Once these trace links are established, Capra offers features to manage them. If a model element that is linked to is moved, e.g., Capra will notify the user and allow changing the link accordingly. The same support is given for model elements that are deleted or renamed. Quick fixes are available to fix most isses in a semi-automatic fashion.
Capra also offers a visualisation of the trace links that allows developers to traverse the relationships established through the links and understand how the different artefacts are connected. This is helpful when assessing the impact a change has (e.g., which design artefacts need to be adapted when a requirement has changed?) or when trying to understand how the design artefacts in a complex development project are connected. In addition, Capra can display traceability matrices, as requested by standards like ISO 26262.

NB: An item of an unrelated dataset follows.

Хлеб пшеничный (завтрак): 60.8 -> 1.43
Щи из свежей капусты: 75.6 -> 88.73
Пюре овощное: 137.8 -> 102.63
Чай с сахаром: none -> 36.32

The tool is highly extensible. The meta-model used for the traceability links can easily be adapted to a specific end-user's needs. Capra's modular architecture allows exchanging the persistence, the visualisation, and the management modules easily. New adapters for additional artefacts can easily be added without re-compilation. This allows end-users to customise almost every aspect of the tool if needed. At the same time, we provide sensible defaults that will allow the majority of users to use Capra out of the box without extensive configuration.
The Eclipse Platform and Eclipse-based projects are in heavy use in the automotive and embedded systems industry. These industries have regulatory requirements (such as ISO 26262 or ASPICE) that make it necessary to establish traceability, e.g., between requirements and test cases. Capra leverages existing Eclipse technology to provide an integrated traceability framework that allows to seamlessly trace between EMF models regardless of their origin (e.g., UML or SysML models created in Eclipse Papyrus, AADL models created in Osate, EAST-ADL models created in Eclipse EATOP) as well as other artefacts either directly supported by existing Eclipse tools or supported through specialised adapters. In addition, it is of interest for existing Eclipse projects such as Eclipse APP4MC.

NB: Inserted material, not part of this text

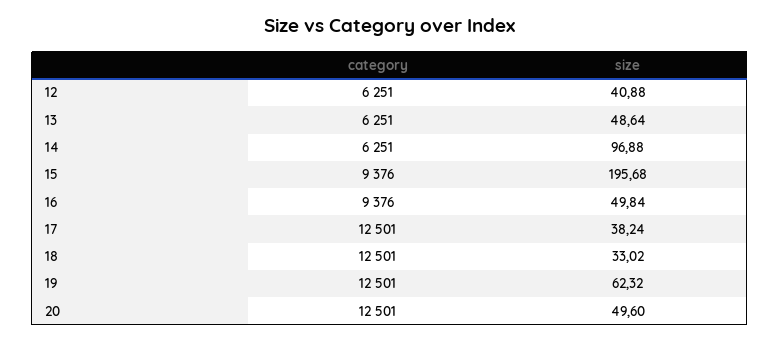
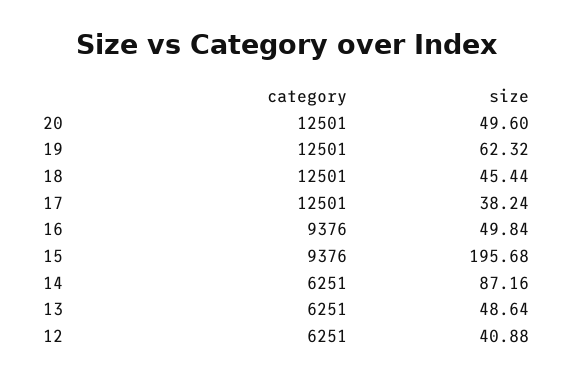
size, 14: 96.88 -> 87.16
size, 18: 33.02 -> 45.44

Some of the code in the current version of Capra has been developed by students at the University of Gothenburg. We have their written consent to include that code in an open source distribution.
Since the initial contribution already constitutes a working prototype, we expect to make development builds available as soon as the project is accepted. After that, we expect a new stable version every two to three months.
Features that will most likely not be part of the initial contribution are an adapter for artefacts that are accessible through OSLC and a versioning solution. The OSLC adapter will allow interfacing with tools such as IBM Rational Doors without the need to export the information from such tools and import it in Eclipse Platform thus avoiding inconsistencies in the data. The versioning solution will allow storing the traceability information in a version control system (either a multi-purpose VCS like Git or a specialised one like EMF Store or CDO) and enable a host of collaborative features.
We base the features we plan to develop on our research work with industrial partners, mainly from the automotive industry. It is important to note that Capra will actively seek to increase its committer base outside of academia by directly engaging with potential end-users. Our presentation at EclipseCon France was a first step in this direction.